Hingga tidak terasa waktu berlalu, cukup lama keduanya berbincang, untuk sesaat Briyan melupakan rasa kesalnya terhadap Asha, karena gadis itu masih saja kukuh dengan pendiriannya untuk tidak lagi bersama Briyan.
“Aku pulang duluan Bry ...” dirasa waktu sudah terlalu sore, Raisya memutuskan untuk berpamitan pada Briyan.
“Maaf ... aku tidak bisa mengantarmu” Briyan berdiri untuk mengantarkan kepergian Asha.
“Tak apa” Raisya menggeleng, lalu berlalu meninggalkan Briyan yang kembali duduk di kursinya, memilih untuk kembali merenungi dirinya di kafe tersebut, Briyan kembali memesan segelas minuman.
“Menjijikan!” tiba-tiba saja sosok pria yang selama ini ingin Briyan hindari muncul di hadapannya.
“Om Hans?” Briyan memelototkan matanya, merasa kaget dengan kehadiran Om Hans yang tiba-tiba saja berdiri di hadapannya dengan ponsel di tangannya yang ditunjukkan pada Briyan.
“Om Hans salah paham” Briyan menggeleng, kala melihat fotonya yang terlihat tengah bergenggaman tangan dengan Raisya.
“Dia Raisya, pacar kamu waktu di luar negeri sana, rupanya kalian masih menjalin hubungan terlarang itu, pantas saja Asha sangat membencimu jika begini” Om Hans memanggutkan kepalanya berulang kali, pertanda mengerti.
“Om!” Briyan berdiri hendak melayangkan protesnya.
“Terlambat! Permudah perceraian kalian! Dan itu akan membuat Asha menjadi lebih baik lagi” mata Om Hans menerawang keadaan Asha di rumahnya, sedari kepergian Briyan dari rumahnya, Asha kembali mengamuk dan hampir kembali bunuh diri jika Om Hans tidak pandai menenangkannya, Om Hans diminta untuk menebus resep di apotik tadi dan mampir dulu ke mall untuk membelikan Asha makanan favoritnya, tidak disangka dia bertemu Briyan yang tengah mengobrol dengan Raisya, hingga membuat kesalah fahaman ini terjadi.
“Aku tidak akan menceraikan Asha!” ucap Briyan dengan tegas.
“Hmh!

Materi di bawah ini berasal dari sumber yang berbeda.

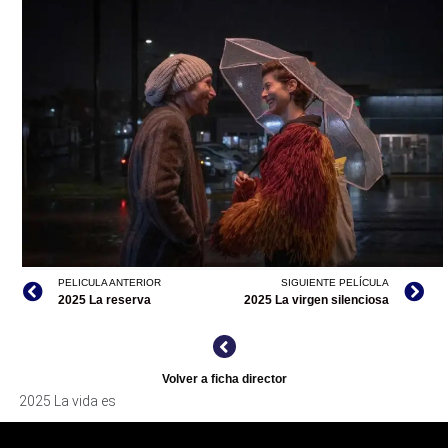
PELICULA ANTERIOR
SIGUIENTE PELÍCULA
LA VIDA ES. ARCHIVO DDCM.
2025 La reserva
2025 La virgen silenciosa
Volver a ficha director
2025 La vida es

Egois!”
Om Hans berlalu meninggalkan Briyan seorang diri dengan wajah sinisnya.
***
Briyan merasa dunia sungguh tidak berpihak lagi padanya, banyak hal yang sudah dia lakukan namun selalu berakhir dengan penyesalan, berakhir dengan kekecewaan, membuat Briyan merasa frustasi sendiri.

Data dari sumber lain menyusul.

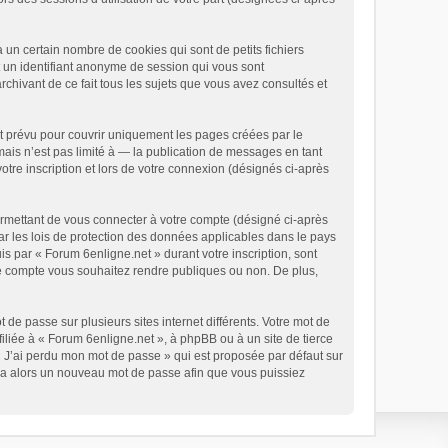
un certain nombre de cookies qui sont de petits fichiers
t un identifiant anonyme de session qui vous sont
chivant de ce fait tous les sujets que vous avez consultés et
t prévu pour couvrir uniquement les pages créées par le
is n’est pas limité à — la publication de messages en tant
otre inscription et lors de votre connexion (désignés ci-après
ermettant de vous connecter à votre compte (désigné ci-après
ar les lois de protection des données applicables dans le pays
is par « Forum 6enligne.net » durant votre inscription, sont
tre compte vous souhaitez rendre publiques ou non. De plus,
 de passe sur plusieurs sites internet différents. Votre mot de
liée à « Forum 6enligne.net », à phpBB ou à un site de tierce
« J’ai perdu mon mot de passe » qui est proposée par défaut sur
rera alors un nouveau mot de passe afin que vous puissiez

Kepalanya menerka-nerka bagaimana jadinya jika Asha sungguh menceraikannya? Briyan tidak tahu akan seruntuh apa dunianya nanti.

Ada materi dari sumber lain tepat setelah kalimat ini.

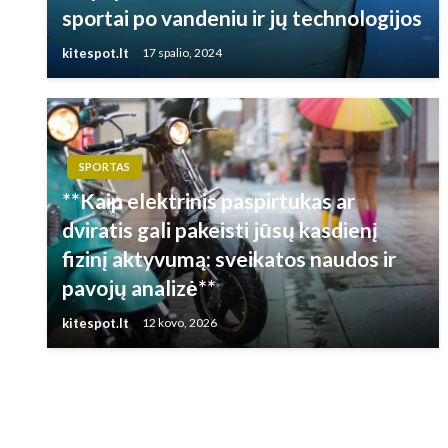
sportai po vandeniu ir jų technologijos
kitespot.lt
17 spalio, 2024
SPORTAS
**Kaip elektrinis paspirtukas ar
dviratis gali pakeisti jūsų kasdienį
fizinį aktyvumą: sveikatos naudos ir
pavojų analizė**
kitespot.lt
12 kovo, 2026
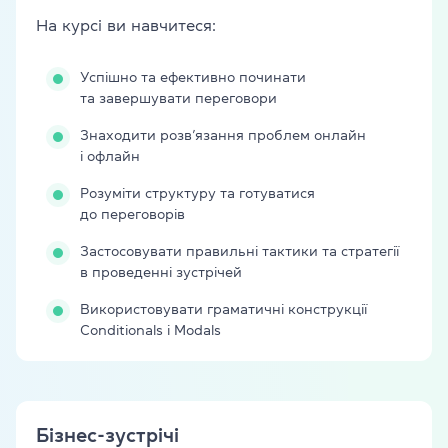
На курсі ви навчитеся:
Успішно та ефективно починати
та завершувати переговори
Знаходити розв’язання проблем онлайн
і офлайн
Розуміти структуру та готуватися
до переговорів
Застосовувати правильні тактики та стратегії
в проведенні зустрічей
Використовувати граматичні конструкції
Conditionals і Modals
Бізнес-зустрічі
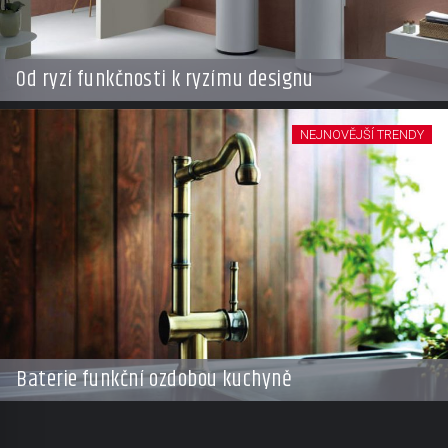
Od ryzí funkčnosti k ryzímu designu
NEJNOVĚJŠÍ TRENDY
Baterie funkční ozdobou kuchyně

Bertekad kuat! Briyan akan mempertahankan Asha, dan akan mempersulit perceraian mereka jika Asha tetap ngotot dengan keinginannya.
Merasa begitu stress Briyan memutar mobilnya pada sebuah tempat yang selama ini selalu di hindarinya. Sebuah tempat yang selalu ramai ketika malam tiba, sebuah tempat yang menyuguhkan lampu kerlap-kerlip dengan pemandangan indah bagi sebagian pria yang hanya mencari kehangatan di atas ranjang. Briyan pikir di tempat ini dia bisa menghilangkan segala kemelut di hatinya. Setidaknya itu yang teman-temannya katakan kala di luar negri dulu.
Ini adalah pertama kalinya Briyan akan menginjakkan kakinya di tempat haram tersebut.
“Sha! Aku harus apa?” Briyan memukul setirnya kala sekelebat bayangan Asha melintas di benaknya, mengerucutkan bibir untuk melarang Briyan mendatangi tempat aneh menurutnya.